860C.00/1–1347

The Ambassador in Poland (Lane) to the Polish Minister for Foreign Affairs (Rzymowski)1

No. 852

Excellency: I have the honor to refer to the Embassy’s notes of August 19 and November 22, 19462 regarding the Polish national elections, to which no reply has yet been received, and pursuant to instructions from my Government to inform Your Excellency, as a signatory of the Yalta and Potsdam agreements, with particular regard to those sections of the two agreements which deal with the establishment of a Government in Poland, through the instrumentality of free and unfettered elections, of my Government’s continued concern over the pre-election activities of the Polish Provisional Government of National Unity. My Government is especially perturbed by the increasingly frequent reports of repressive measures which the Polish Provisional Government has seen fit to employ against those democratic elements in Poland which have not aligned themselves with the “bloc” parties.
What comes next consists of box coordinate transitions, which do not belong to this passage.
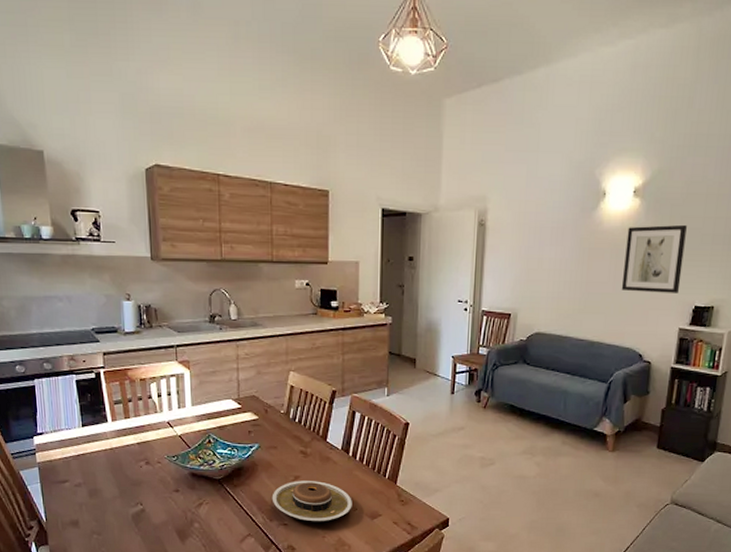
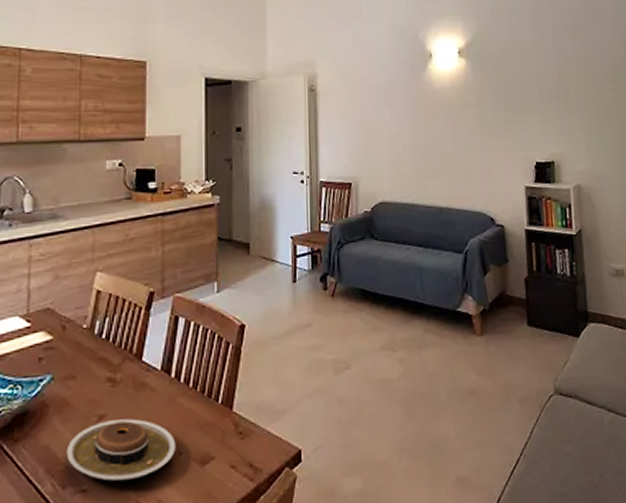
wall art: present [621,224,687,293] -> none [458,81,519,151]

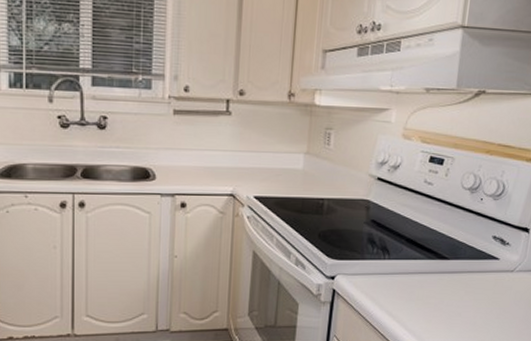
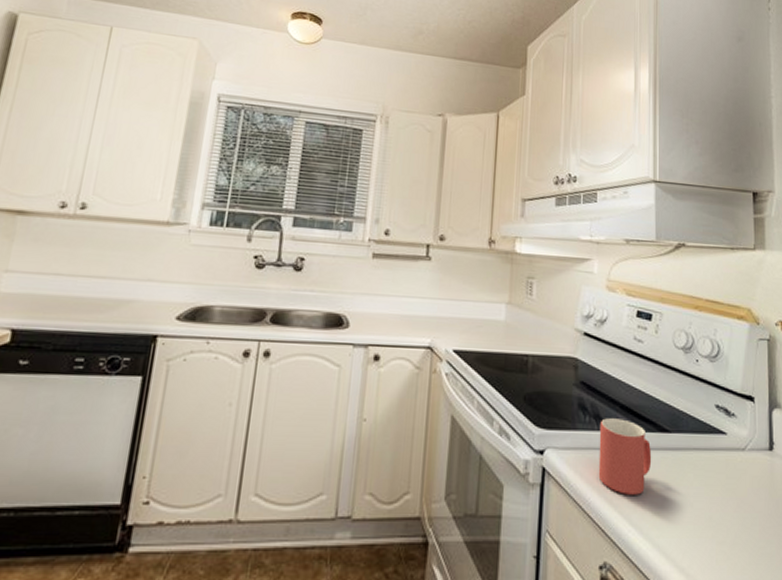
mug: none [381,249,430,308] -> present [598,418,652,495]

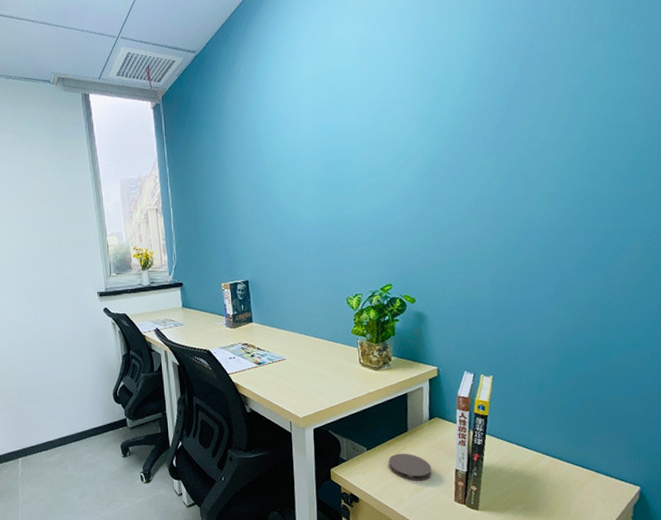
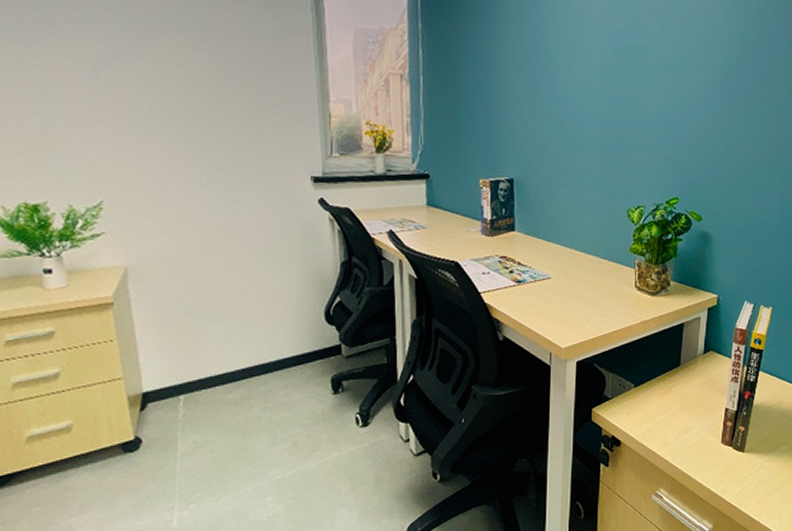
coaster: present [388,453,432,481] -> none [656,390,701,421]

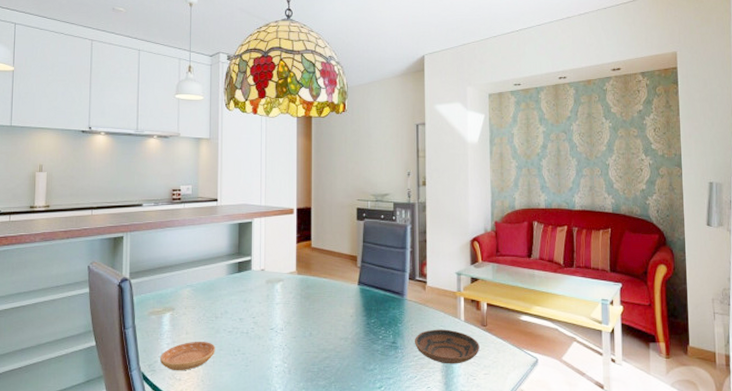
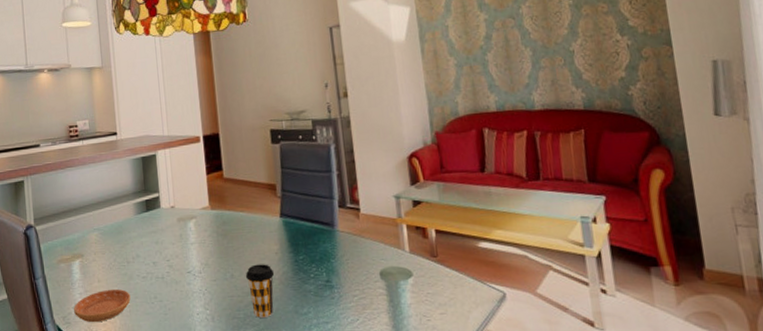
coffee cup: none [322,325,348,373] -> present [245,264,275,319]
bowl: present [414,329,480,364] -> none [351,262,432,304]

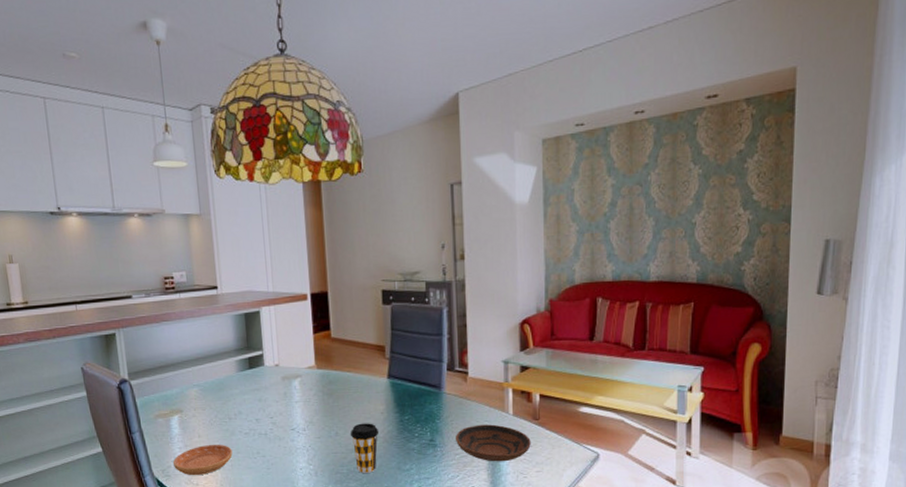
bowl: none [351,262,432,304] -> present [455,424,531,462]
It is a source of regret to my Government that its previous efforts to call the attention of the Polish Provisional Government to its failure to perform its obligations under the agreement cited have not resulted in any change in the course which that Government has pursued in connection with pre-election political activities. According to informal information reaching my Government from various authoritative sources, these repressive activities on the part of the Provisional Government have now increased in intensity to the point where, if they do not cease immediately, there is little likelihood that elections can be held in accordance with the terms of the Potsdam agreement which call for free and unfettered elections “on the basis of universal suffrage and secret ballot in which all democratic and anti-Nazi parties shall have the right to take part and put forward candidates”.
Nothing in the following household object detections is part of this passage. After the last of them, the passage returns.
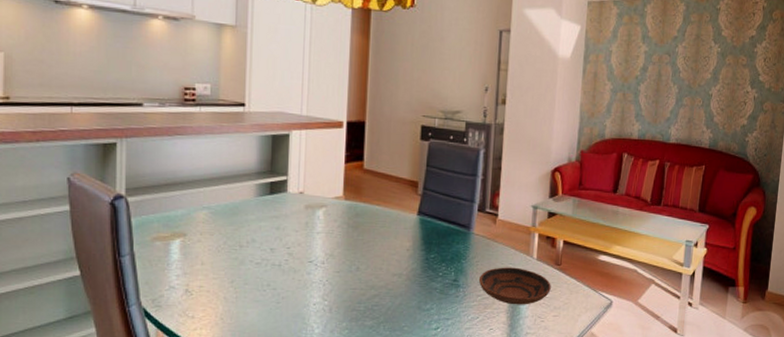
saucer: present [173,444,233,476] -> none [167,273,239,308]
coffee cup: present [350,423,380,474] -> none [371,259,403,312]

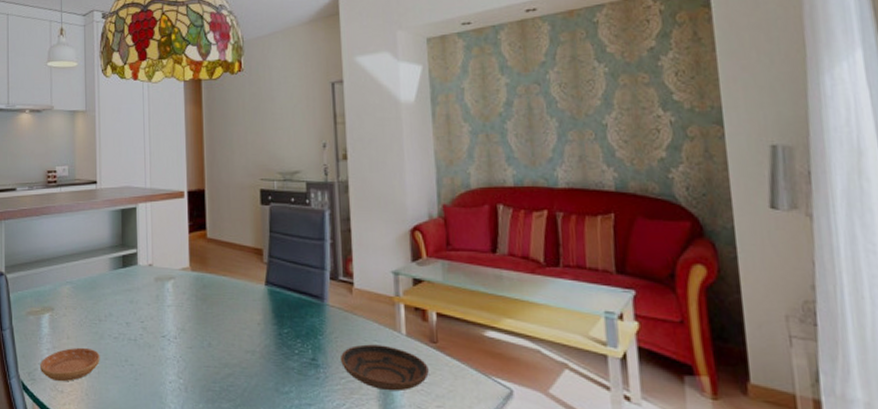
saucer: none [167,273,239,308] -> present [40,347,100,382]

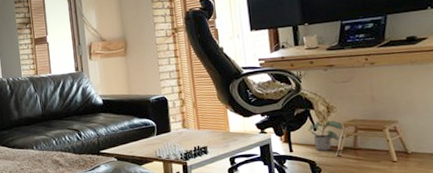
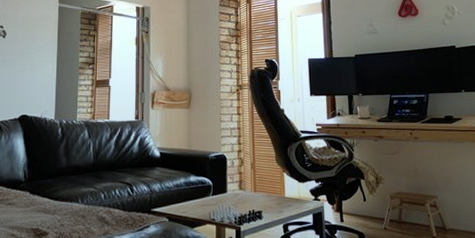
potted plant: present [307,120,344,151] -> none [358,191,391,223]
It is the view of my Government that this matter involves the sanctity of international agreements, a principle upon which depends the establishment and maintentance of peace and the reign of justice [Page 406] under law. The obligations with respect to the Polish elections which my Government assumed at Yalta and reiterated at Postdam, together with the Soviet and British Governments, and the obligations subsequently assumed by the Polish Government and frequently reiterated, provide for the conduct of free and unfettered elections of the type and in the manner described above. The fact that the subject matter of these agreements relate to elections in Poland is incidental. The essential fact is that they constitute an international agreement under which all four nations concerned have assumed obligations. I need hardly say that my Government is interested only in seeing that the Polish people have the opportunity to participate in a free and unfettered election and that my Government does not regard the results of such an election as being a proper concern of anyone other than the Polish people themselves.

My Government would be failing in its duty if it did not again point out that the continuation of the present policy of suppression, coercion, and intimidation as applied to political opposition in Poland constitutes a violation of the letter as well as the spirit of the Yalta and Potsdam agreements.

I avail myself [etc.]

Arthur Bliss Lane
  1. The source text was transmitted to the Department as an enclosure to despatch 1047, January 10, from Warsaw, not printed (860C.00/1–1347).
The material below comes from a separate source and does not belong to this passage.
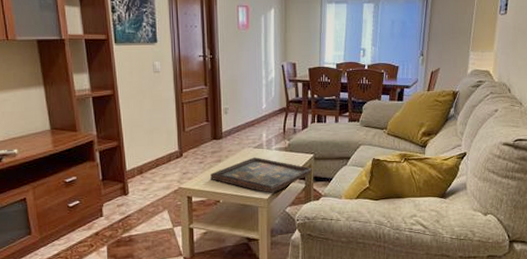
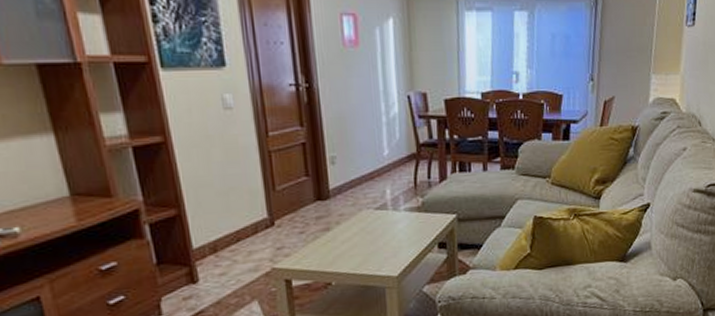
decorative tray: present [210,157,313,194] -> none [316,221,456,270]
    On January 14, the British Embassy in Warsaw delivered a strong note to the Polish Government responding to an earlier Polish note containing allegations against the British Government and reminding the Polish Government of its obligations under the Yalta and Potsdam Agreements in connection with the forthcoming elections in Poland.

  2. For text of note of August 19, 1946, see Department of State Bulletin, September 1, 1946, p. 422. For text of note of November 22, 1946, see telegram 1095, to Warsaw, Foreign Relations, 1946, vol. vi, p. 517.